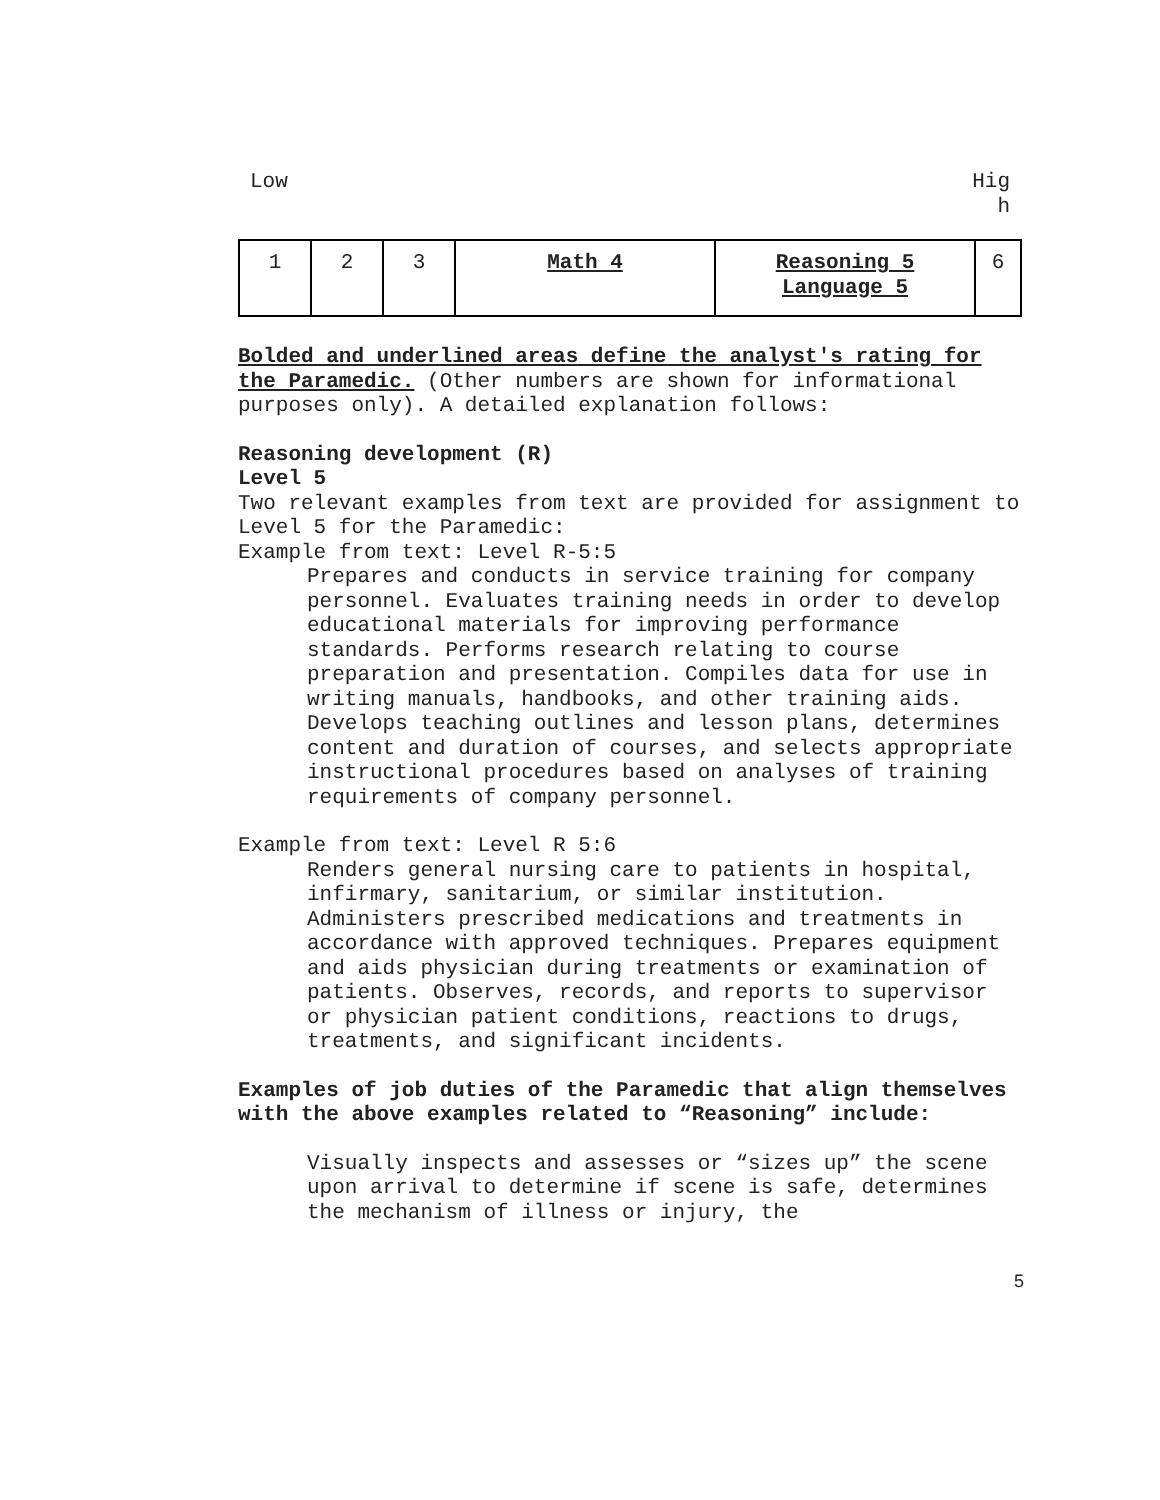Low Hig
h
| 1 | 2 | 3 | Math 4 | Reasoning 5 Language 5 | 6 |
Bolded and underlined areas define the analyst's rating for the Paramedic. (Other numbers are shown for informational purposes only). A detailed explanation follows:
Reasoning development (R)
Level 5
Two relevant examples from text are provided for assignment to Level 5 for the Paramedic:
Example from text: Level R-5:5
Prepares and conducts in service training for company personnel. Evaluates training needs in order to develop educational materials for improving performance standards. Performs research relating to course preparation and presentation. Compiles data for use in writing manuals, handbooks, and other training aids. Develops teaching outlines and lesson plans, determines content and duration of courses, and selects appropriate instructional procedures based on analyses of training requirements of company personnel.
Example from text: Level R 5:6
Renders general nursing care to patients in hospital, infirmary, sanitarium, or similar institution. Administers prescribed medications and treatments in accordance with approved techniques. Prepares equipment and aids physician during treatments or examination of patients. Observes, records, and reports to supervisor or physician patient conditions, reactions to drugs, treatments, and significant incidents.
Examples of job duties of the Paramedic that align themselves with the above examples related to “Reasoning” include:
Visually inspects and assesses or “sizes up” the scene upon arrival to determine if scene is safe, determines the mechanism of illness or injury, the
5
# # # # # # #
● **TRY IT**: Print all of the data exactly, and do not carry over any pictures.

● **TASK ANSWER**:
Low Hig
h
| 1 | 2 | 3 | Math 4 | Reasoning 5 Language 5 | 6 |
Bolded and underlined areas define the analyst's rating for the Paramedic. (Other numbers are shown for informational purposes only). A detailed explanation follows:
Reasoning development (R)
Level 5
Two relevant examples from text are provided for assignment to Level 5 for the Paramedic:
Example from text: Level R-5:5
Prepares and conducts in service training for company personnel. Evaluates training needs in order to develop educational materials for improving performance standards. Performs research relating to course preparation and presentation. Compiles data for use in writing manuals, handbooks, and other training aids. Develops teaching outlines and lesson plans, determines content and duration of courses, and selects appropriate instructional procedures based on analyses of training requirements of company personnel.
Example from text: Level R 5:6
Renders general nursing care to patients in hospital, infirmary, sanitarium, or similar institution. Administers prescribed medications and treatments in accordance with approved techniques. Prepares equipment and aids physician during treatments or examination of patients. Observes, records, and reports to supervisor or physician patient conditions, reactions to drugs, treatments, and significant incidents.
Examples of job duties of the Paramedic that align themselves with the above examples related to “Reasoning” include:
Visually inspects and assesses or “sizes up” the scene upon arrival to determine if scene is safe, determines the mechanism of illness or injury, the
5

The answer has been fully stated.